14. The network device of claim 8, wherein the first storage includes a first control queue having a first number of entries, and the second storage includes a second control queue having a second number of entries, wherein the second number of entries is equal to a total number of cells of the one or more cells of the packet.
15. A memory management unit comprising:
a traffic manager to obtain one or more packets from a buffer, each packet comprising a respective one or more cells, wherein the traffic manager comprises:
a packet storage configured to store one or more pointers associated with a packet of the one or more packets, the one or more pointers comprising a first type of pointer and a second type of pointer;
a cell storage configured to store cell control information of at least part of the one or more cells of the packet, wherein the cell control information includes a respective first type of pointer for each of the at least part of the one or more cells,
wherein the first type of pointer references an address of a location in the buffer where a respective cell of the at least part of the one or more cells is stored,
wherein the second type of pointer references an address of a location of the cell storage;
admission control logic configured to perform an admission check of the one or more packets without the cell control information of the one or more packets, wherein performing the admission check includes determining whether a packet in the buffer should be admitted into an output queue.
16. The memory management unit of claim 15, wherein the traffic manager is further configured to group the one or more packets into one or more blocks of packets, the one or more blocks of packets including a first block of one or more first packets and a second block of one or more second packets.
17. The memory management unit of claim 16, wherein the one or more first packets of the first block are grouped together based, at least in part, on a destination port of the one or more first packets.

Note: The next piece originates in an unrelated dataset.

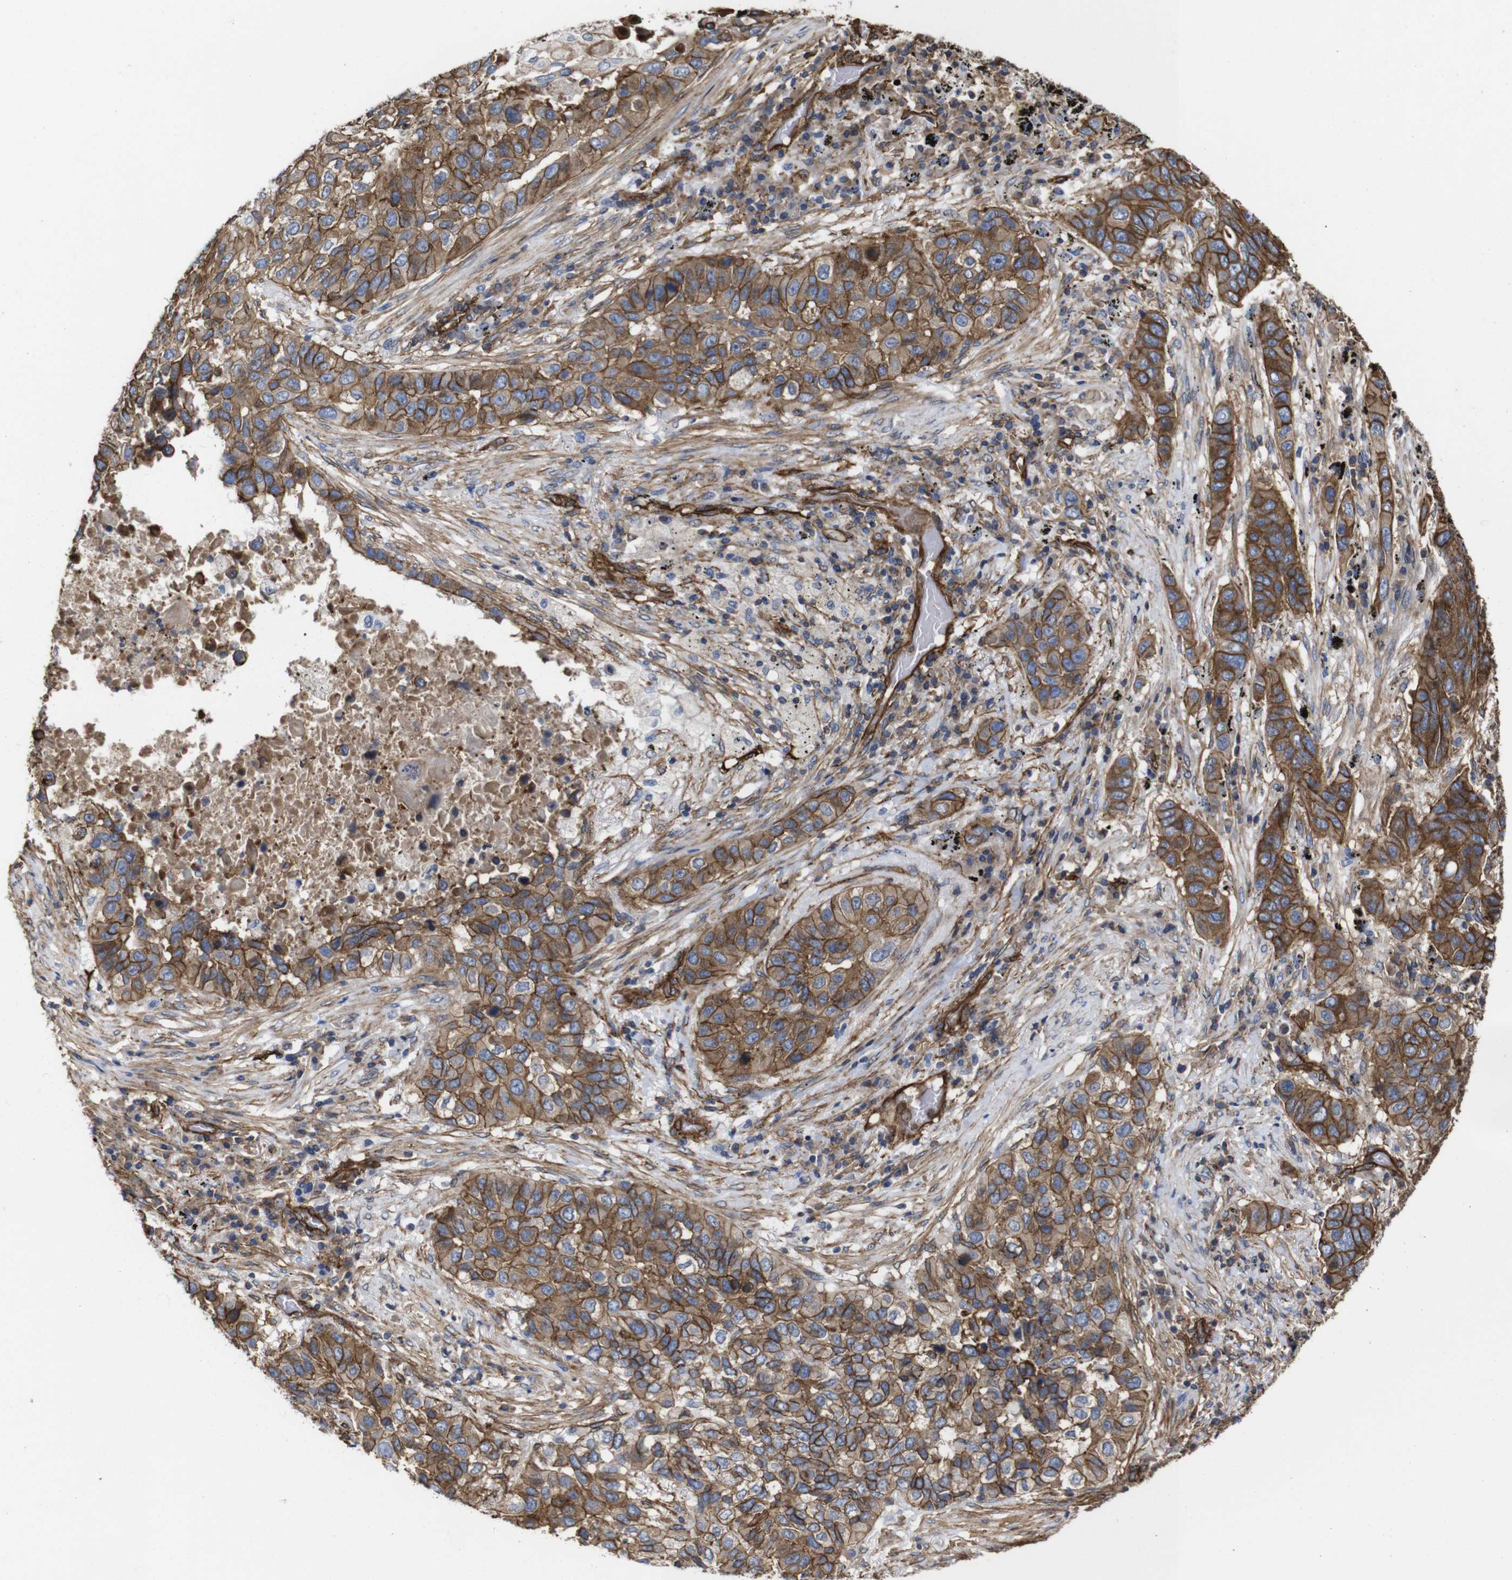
{"staining": {"intensity": "moderate", "quantity": ">75%", "location": "cytoplasmic/membranous"}, "tissue": "lung cancer", "cell_type": "Tumor cells", "image_type": "cancer", "snomed": [{"axis": "morphology", "description": "Squamous cell carcinoma, NOS"}, {"axis": "topography", "description": "Lung"}], "caption": "Immunohistochemistry (IHC) (DAB) staining of human lung cancer exhibits moderate cytoplasmic/membranous protein positivity in about >75% of tumor cells.", "gene": "SPTBN1", "patient": {"sex": "male", "age": 57}}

18. The memory management unit of claim 17, wherein the traffic manager is further configured to group two or more blocks of the one or more blocks to form a third block.
19. The memory management unit of claim 16, wherein the admission control logic is configured to complete the admission check of each of the one or more first packets of the first block before performing the admission check of the one or more second packets of a second block.
20. The memory management unit of claim 19, wherein the first block includes a first set of first packets having a first priority and a second set of first packets having a second priority, wherein the admission control logic is configured to perform the admission check based at least in part on a priority of a respective first packet and fullness of the first queue.